_Goal of the exercise_.
In the commit email, which branch was the commit pushed to?

_Document excerpt_.
[Start of section]
You are viewing a plain text version of this content. The canonical link for it is here.
Posted to commits@airflow.apache.org by ka...@apache.org on 2020/12/03 15:57:06 UTC

[airflow] 01/06: Add Kubernetes cleanup-pods CLI command for Helm Chart (#11802)

This is an automated email from the ASF dual-hosted git repository.

kaxilnaik pushed a commit to branch v1-10-test
in repository https://gitbox.apache.org/repos/asf/airflow.git

commit 2b8b8a85e04f4ee632601be4524faaaf5a04ce6d
Author: Kaxil Naik <ka...@gmail.com>
AuthorDate: Tue Nov 3 15:28:51 2020 +0000

    Add Kubernetes cleanup-pods CLI command for Helm Chart (#11802)
    
    closes: https://github.com/apache/airflow/issues/11146
    (cherry picked from commit 980c7252c0f28c251e9f87d736cd88d6027f3da3)
---
 airflow/bin/cli.py    |  81 +++++++++++++++++++++++++++++++++
 tests/cli/test_cli.py | 122 ++++++++++++++++++++++++++++++++++++++++++++++++++
 2 files changed, 203 insertions(+)
[End of section]
_Supplied records_.
[Start of section]
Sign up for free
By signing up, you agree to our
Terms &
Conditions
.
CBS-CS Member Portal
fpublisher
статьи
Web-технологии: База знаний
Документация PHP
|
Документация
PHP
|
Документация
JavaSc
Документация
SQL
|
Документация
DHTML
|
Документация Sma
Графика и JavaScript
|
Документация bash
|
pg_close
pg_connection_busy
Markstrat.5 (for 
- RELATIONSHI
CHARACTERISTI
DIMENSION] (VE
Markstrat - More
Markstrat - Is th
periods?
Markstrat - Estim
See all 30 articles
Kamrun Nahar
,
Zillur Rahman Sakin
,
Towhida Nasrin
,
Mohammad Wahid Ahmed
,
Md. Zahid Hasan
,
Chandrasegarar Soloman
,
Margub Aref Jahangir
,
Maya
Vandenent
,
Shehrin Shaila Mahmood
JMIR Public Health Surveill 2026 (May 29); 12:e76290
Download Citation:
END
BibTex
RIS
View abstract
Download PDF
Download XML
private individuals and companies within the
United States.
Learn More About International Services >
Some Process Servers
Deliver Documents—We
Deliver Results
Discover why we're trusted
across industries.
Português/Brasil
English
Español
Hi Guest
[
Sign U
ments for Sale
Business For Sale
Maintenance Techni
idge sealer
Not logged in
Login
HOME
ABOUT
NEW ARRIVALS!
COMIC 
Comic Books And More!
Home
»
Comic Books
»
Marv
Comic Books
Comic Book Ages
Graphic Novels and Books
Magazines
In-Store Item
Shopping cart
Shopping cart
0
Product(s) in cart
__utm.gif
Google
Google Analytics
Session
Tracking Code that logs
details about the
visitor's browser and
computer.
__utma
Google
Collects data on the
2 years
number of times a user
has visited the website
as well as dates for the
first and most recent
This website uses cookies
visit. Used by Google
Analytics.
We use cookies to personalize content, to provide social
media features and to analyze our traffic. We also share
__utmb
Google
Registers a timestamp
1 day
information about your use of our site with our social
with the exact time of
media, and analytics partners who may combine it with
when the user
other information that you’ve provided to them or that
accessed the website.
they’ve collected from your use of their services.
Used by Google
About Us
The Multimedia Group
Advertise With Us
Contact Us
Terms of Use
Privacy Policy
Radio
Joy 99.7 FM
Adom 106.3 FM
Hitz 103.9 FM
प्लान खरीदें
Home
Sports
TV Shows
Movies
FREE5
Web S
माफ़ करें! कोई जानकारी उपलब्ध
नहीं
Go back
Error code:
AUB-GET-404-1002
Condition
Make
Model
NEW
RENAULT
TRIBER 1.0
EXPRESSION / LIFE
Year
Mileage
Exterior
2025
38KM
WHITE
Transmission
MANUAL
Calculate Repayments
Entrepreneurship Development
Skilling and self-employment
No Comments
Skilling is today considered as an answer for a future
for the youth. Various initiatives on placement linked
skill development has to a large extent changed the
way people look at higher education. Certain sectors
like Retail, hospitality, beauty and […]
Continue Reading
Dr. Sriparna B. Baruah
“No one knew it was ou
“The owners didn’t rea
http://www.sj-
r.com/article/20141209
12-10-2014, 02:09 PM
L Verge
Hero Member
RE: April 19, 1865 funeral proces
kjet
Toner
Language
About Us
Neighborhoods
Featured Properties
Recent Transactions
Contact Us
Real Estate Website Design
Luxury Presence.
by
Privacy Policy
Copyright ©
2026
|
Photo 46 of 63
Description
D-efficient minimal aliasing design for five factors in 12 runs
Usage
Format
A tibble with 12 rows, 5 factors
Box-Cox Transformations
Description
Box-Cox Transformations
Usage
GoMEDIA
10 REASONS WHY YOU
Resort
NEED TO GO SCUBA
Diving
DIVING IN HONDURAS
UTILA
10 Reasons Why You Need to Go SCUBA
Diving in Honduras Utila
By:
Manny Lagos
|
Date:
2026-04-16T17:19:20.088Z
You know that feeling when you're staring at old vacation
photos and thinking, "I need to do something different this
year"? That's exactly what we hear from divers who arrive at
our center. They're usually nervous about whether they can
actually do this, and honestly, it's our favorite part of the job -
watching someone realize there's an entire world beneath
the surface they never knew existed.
[End of section]
_Output of the task_.
v1-10-test